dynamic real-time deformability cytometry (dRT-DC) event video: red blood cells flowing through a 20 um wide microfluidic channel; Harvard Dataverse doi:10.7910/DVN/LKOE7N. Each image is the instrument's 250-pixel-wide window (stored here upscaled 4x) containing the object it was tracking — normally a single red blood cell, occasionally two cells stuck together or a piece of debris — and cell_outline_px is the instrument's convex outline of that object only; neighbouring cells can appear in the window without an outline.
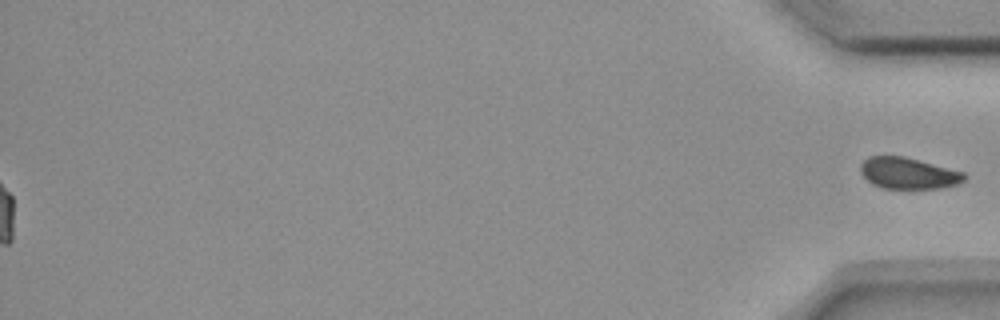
{"species": "common noctule bat (a hibernating species)", "species_latin": "Nyctalus noctula", "temperature_condition": "room temperature", "stored_images_in_passage": 56, "segment_of_instrument_passage": [2, 2], "camera_frame_rate_fps": 3000, "um_per_image_px": 0.085, "animal": {"sex": "female", "body_mass_g": 18.4}, "frame": {"image": 1, "passage_image": 56, "time_ms": 18.333, "image_size_px": [1000, 320], "cell_outline_px": [[968, 176], [964, 180], [956, 184], [940, 188], [880, 188], [872, 184], [860, 172], [860, 164], [868, 156], [904, 156], [964, 172]], "centroid_in_image_um": [77.19, 14.72], "position_along_channel_um": 358.0, "area_um2": 18.9}}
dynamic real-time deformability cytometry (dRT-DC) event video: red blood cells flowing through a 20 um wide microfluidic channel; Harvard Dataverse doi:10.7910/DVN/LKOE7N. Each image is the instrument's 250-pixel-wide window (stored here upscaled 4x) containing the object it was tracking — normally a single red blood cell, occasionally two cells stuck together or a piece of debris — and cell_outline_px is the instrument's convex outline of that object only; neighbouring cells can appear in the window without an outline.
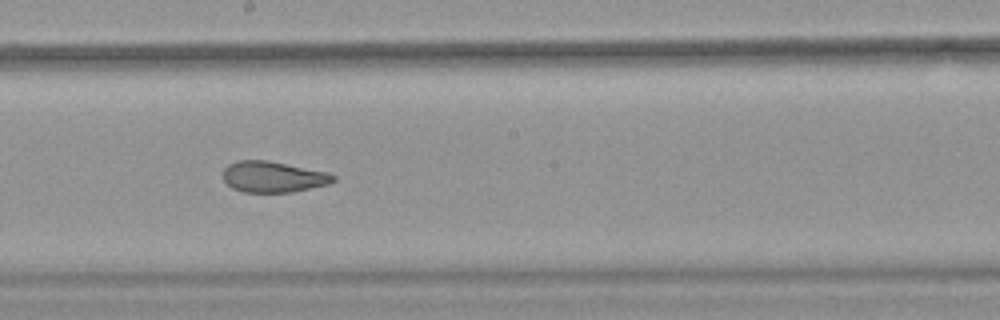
{"species": "common noctule bat (a hibernating species)", "species_latin": "Nyctalus noctula", "temperature_condition": "warm", "stored_images_in_passage": 38, "camera_frame_rate_fps": 3000, "um_per_image_px": 0.085, "animal": {"sex": "female", "body_mass_g": 18.4}, "frame": {"image": 1, "passage_image": 22, "time_ms": 7.0, "image_size_px": [1000, 320], "cell_outline_px": [[336, 180], [328, 184], [292, 192], [244, 192], [232, 188], [224, 180], [224, 168], [228, 164], [236, 160], [268, 160], [328, 172], [336, 176]], "centroid_in_image_um": [23.22, 15.02], "position_along_channel_um": 225.0, "area_um2": 19.94}, "authors_computed_cell_mechanics": {"area_um2": 22.9177, "velocity_mm_per_s": 3.9929, "shape_relaxation_time_tau1_ms": null, "shape_relaxation_time_tau2_ms": 1.6987, "deformation_change_tau1": null, "deformation_change_tau2": 0.0862}}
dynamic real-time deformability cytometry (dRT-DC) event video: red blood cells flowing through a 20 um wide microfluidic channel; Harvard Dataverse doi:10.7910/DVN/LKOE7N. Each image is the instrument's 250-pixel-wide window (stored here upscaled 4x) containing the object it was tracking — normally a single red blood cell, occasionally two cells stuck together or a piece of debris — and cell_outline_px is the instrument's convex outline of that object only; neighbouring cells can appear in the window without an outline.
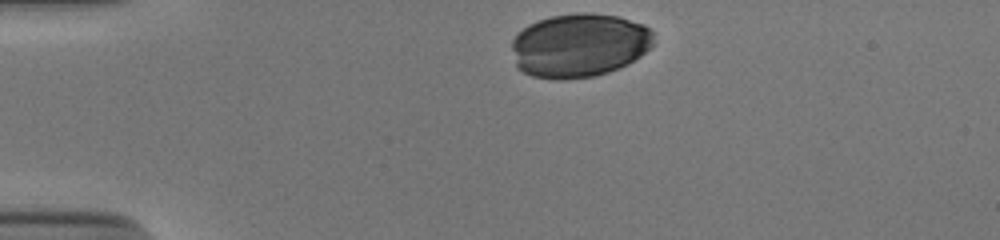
{"species": "human", "species_latin": "Homo sapiens", "temperature_condition": "cold", "stored_images_in_passage": 33, "camera_frame_rate_fps": 3000, "um_per_image_px": 0.085, "donor": {"sex": "male"}, "frame": {"image": 1, "passage_image": 1, "time_ms": 0.0, "image_size_px": [1000, 240], "cell_outline_px": [[652, 44], [640, 56], [628, 64], [620, 68], [596, 76], [564, 80], [552, 80], [532, 76], [516, 68], [512, 48], [512, 40], [516, 32], [528, 24], [536, 20], [552, 16], [576, 12], [588, 12], [620, 16], [644, 24], [652, 32]], "centroid_in_image_um": [49.19, 3.85], "position_along_channel_um": 35.8, "area_um2": 53.47}}
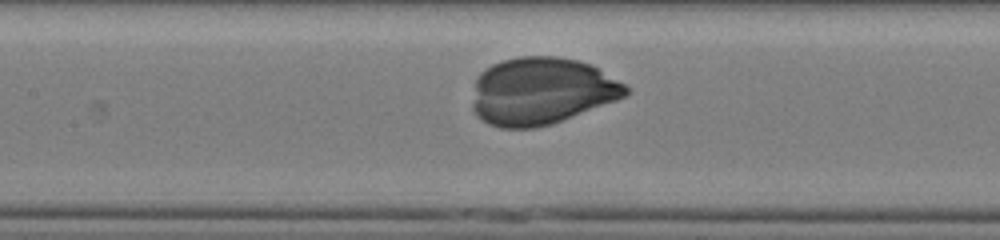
{"frame": {"image": 2, "passage_image": 15, "time_ms": 4.667, "image_size_px": [1000, 240], "cell_outline_px": [[632, 92], [616, 100], [552, 124], [536, 128], [500, 128], [488, 124], [476, 116], [472, 108], [472, 104], [476, 76], [484, 68], [492, 64], [504, 60], [520, 56], [556, 56], [580, 60], [592, 64], [624, 84]], "centroid_in_image_um": [45.99, 7.74], "position_along_channel_um": 161.4, "area_um2": 60.46}}
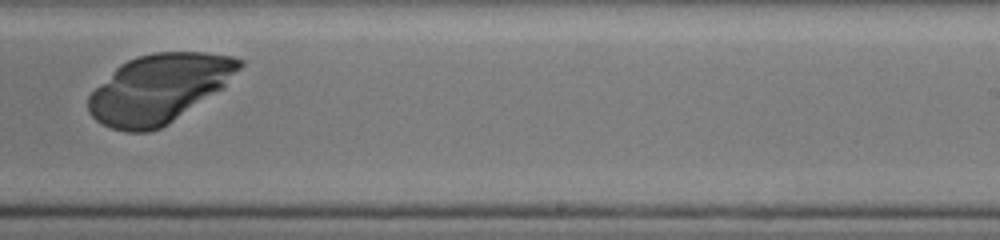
{"frame": {"image": 3, "passage_image": 24, "time_ms": 7.667, "image_size_px": [1000, 240], "cell_outline_px": [[244, 64], [224, 88], [160, 128], [148, 132], [124, 132], [112, 128], [96, 120], [88, 112], [88, 96], [120, 64], [136, 56], [152, 52], [204, 52], [232, 56], [244, 60]], "centroid_in_image_um": [13.54, 7.52], "position_along_channel_um": 275.5, "area_um2": 60.23}}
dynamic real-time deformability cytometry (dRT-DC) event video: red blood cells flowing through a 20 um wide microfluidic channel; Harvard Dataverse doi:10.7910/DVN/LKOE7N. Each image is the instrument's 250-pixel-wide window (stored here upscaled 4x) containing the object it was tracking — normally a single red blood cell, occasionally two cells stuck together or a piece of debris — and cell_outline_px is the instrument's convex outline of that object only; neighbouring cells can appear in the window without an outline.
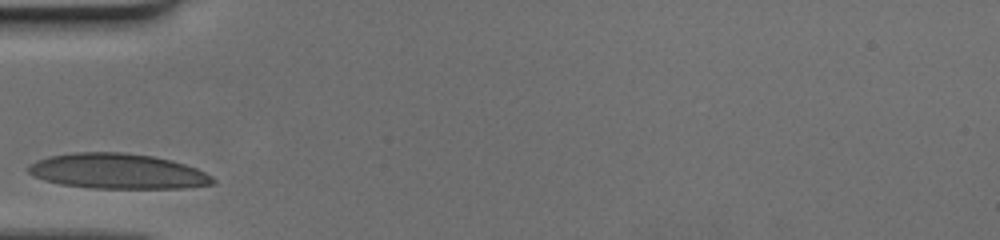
{"species": "human", "species_latin": "Homo sapiens", "temperature_condition": "cold", "stored_images_in_passage": 24, "camera_frame_rate_fps": 3000, "um_per_image_px": 0.085, "donor": {"sex": "female"}, "frame": {"image": 1, "passage_image": 1, "time_ms": 0.0, "image_size_px": [1000, 240], "cell_outline_px": [[216, 180], [212, 184], [184, 188], [92, 188], [60, 184], [44, 180], [28, 172], [28, 164], [36, 160], [48, 156], [72, 152], [124, 152], [152, 156], [184, 164], [196, 168], [212, 176]], "centroid_in_image_um": [9.97, 14.55], "position_along_channel_um": 75.0, "area_um2": 37.8}}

================================

_Written problem_
Reproduce the whole listing above word for word, but not its pictures.

_Solution for this task_
dynamic real-time deformability cytometry (dRT-DC) event video: red blood cells flowing through a 20 um wide microfluidic channel; Harvard Dataverse doi:10.7910/DVN/LKOE7N. Each image is the instrument's 250-pixel-wide window (stored here upscaled 4x) containing the object it was tracking — normally a single red blood cell, occasionally two cells stuck together or a piece of debris — and cell_outline_px is the instrument's convex outline of that object only; neighbouring cells can appear in the window without an outline.
{"species": "common noctule bat (a hibernating species)", "species_latin": "Nyctalus noctula", "temperature_condition": "room temperature", "stored_images_in_passage": 56, "segment_of_instrument_passage": [2, 2], "camera_frame_rate_fps": 3000, "um_per_image_px": 0.085, "animal": {"sex": "female", "body_mass_g": 18.4}, "frame": {"image": 1, "passage_image": 56, "time_ms": 18.333, "image_size_px": [1000, 320], "cell_outline_px": [[968, 176], [964, 180], [956, 184], [940, 188], [880, 188], [872, 184], [860, 172], [860, 164], [868, 156], [904, 156], [964, 172]], "centroid_in_image_um": [77.19, 14.72], "position_along_channel_um": 358.0, "area_um2": 18.9}}
dynamic real-time deformability cytometry (dRT-DC) event video: red blood cells flowing through a 20 um wide microfluidic channel; Harvard Dataverse doi:10.7910/DVN/LKOE7N. Each image is the instrument's 250-pixel-wide window (stored here upscaled 4x) containing the object it was tracking — normally a single red blood cell, occasionally two cells stuck together or a piece of debris — and cell_outline_px is the instrument's convex outline of that object only; neighbouring cells can appear in the window without an outline.
{"species": "common noctule bat (a hibernating species)", "species_latin": "Nyctalus noctula", "temperature_condition": "warm", "stored_images_in_passage": 38, "camera_frame_rate_fps": 3000, "um_per_image_px": 0.085, "animal": {"sex": "female", "body_mass_g": 18.4}, "frame": {"image": 1, "passage_image": 22, "time_ms": 7.0, "image_size_px": [1000, 320], "cell_outline_px": [[336, 180], [328, 184], [292, 192], [244, 192], [232, 188], [224, 180], [224, 168], [228, 164], [236, 160], [268, 160], [328, 172], [336, 176]], "centroid_in_image_um": [23.22, 15.02], "position_along_channel_um": 225.0, "area_um2": 19.94}, "authors_computed_cell_mechanics": {"area_um2": 22.9177, "velocity_mm_per_s": 3.9929, "shape_relaxation_time_tau1_ms": null, "shape_relaxation_time_tau2_ms": 1.6987, "deformation_change_tau1": null, "deformation_change_tau2": 0.0862}}
dynamic real-time deformability cytometry (dRT-DC) event video: red blood cells flowing through a 20 um wide microfluidic channel; Harvard Dataverse doi:10.7910/DVN/LKOE7N. Each image is the instrument's 250-pixel-wide window (stored here upscaled 4x) containing the object it was tracking — normally a single red blood cell, occasionally two cells stuck together or a piece of debris — and cell_outline_px is the instrument's convex outline of that object only; neighbouring cells can appear in the window without an outline.
{"species": "human", "species_latin": "Homo sapiens", "temperature_condition": "cold", "stored_images_in_passage": 33, "camera_frame_rate_fps": 3000, "um_per_image_px": 0.085, "donor": {"sex": "male"}, "frame": {"image": 1, "passage_image": 1, "time_ms": 0.0, "image_size_px": [1000, 240], "cell_outline_px": [[652, 44], [640, 56], [628, 64], [620, 68], [596, 76], [564, 80], [552, 80], [532, 76], [516, 68], [512, 48], [512, 40], [516, 32], [528, 24], [536, 20], [552, 16], [576, 12], [588, 12], [620, 16], [644, 24], [652, 32]], "centroid_in_image_um": [49.19, 3.85], "position_along_channel_um": 35.8, "area_um2": 53.47}}
{"frame": {"image": 2, "passage_image": 15, "time_ms": 4.667, "image_size_px": [1000, 240], "cell_outline_px": [[632, 92], [616, 100], [552, 124], [536, 128], [500, 128], [488, 124], [476, 116], [472, 108], [472, 104], [476, 76], [484, 68], [492, 64], [504, 60], [520, 56], [556, 56], [580, 60], [592, 64], [624, 84]], "centroid_in_image_um": [45.99, 7.74], "position_along_channel_um": 161.4, "area_um2": 60.46}}
{"frame": {"image": 3, "passage_image": 24, "time_ms": 7.667, "image_size_px": [1000, 240], "cell_outline_px": [[244, 64], [224, 88], [160, 128], [148, 132], [124, 132], [112, 128], [96, 120], [88, 112], [88, 96], [120, 64], [136, 56], [152, 52], [204, 52], [232, 56], [244, 60]], "centroid_in_image_um": [13.54, 7.52], "position_along_channel_um": 275.5, "area_um2": 60.23}}
dynamic real-time deformability cytometry (dRT-DC) event video: red blood cells flowing through a 20 um wide microfluidic channel; Harvard Dataverse doi:10.7910/DVN/LKOE7N. Each image is the instrument's 250-pixel-wide window (stored here upscaled 4x) containing the object it was tracking — normally a single red blood cell, occasionally two cells stuck together or a piece of debris — and cell_outline_px is the instrument's convex outline of that object only; neighbouring cells can appear in the window without an outline.
{"species": "human", "species_latin": "Homo sapiens", "temperature_condition": "cold", "stored_images_in_passage": 24, "camera_frame_rate_fps": 3000, "um_per_image_px": 0.085, "donor": {"sex": "female"}, "frame": {"image": 1, "passage_image": 1, "time_ms": 0.0, "image_size_px": [1000, 240], "cell_outline_px": [[216, 180], [212, 184], [184, 188], [92, 188], [60, 184], [44, 180], [28, 172], [28, 164], [36, 160], [48, 156], [72, 152], [124, 152], [152, 156], [184, 164], [196, 168], [212, 176]], "centroid_in_image_um": [9.97, 14.55], "position_along_channel_um": 75.0, "area_um2": 37.8}}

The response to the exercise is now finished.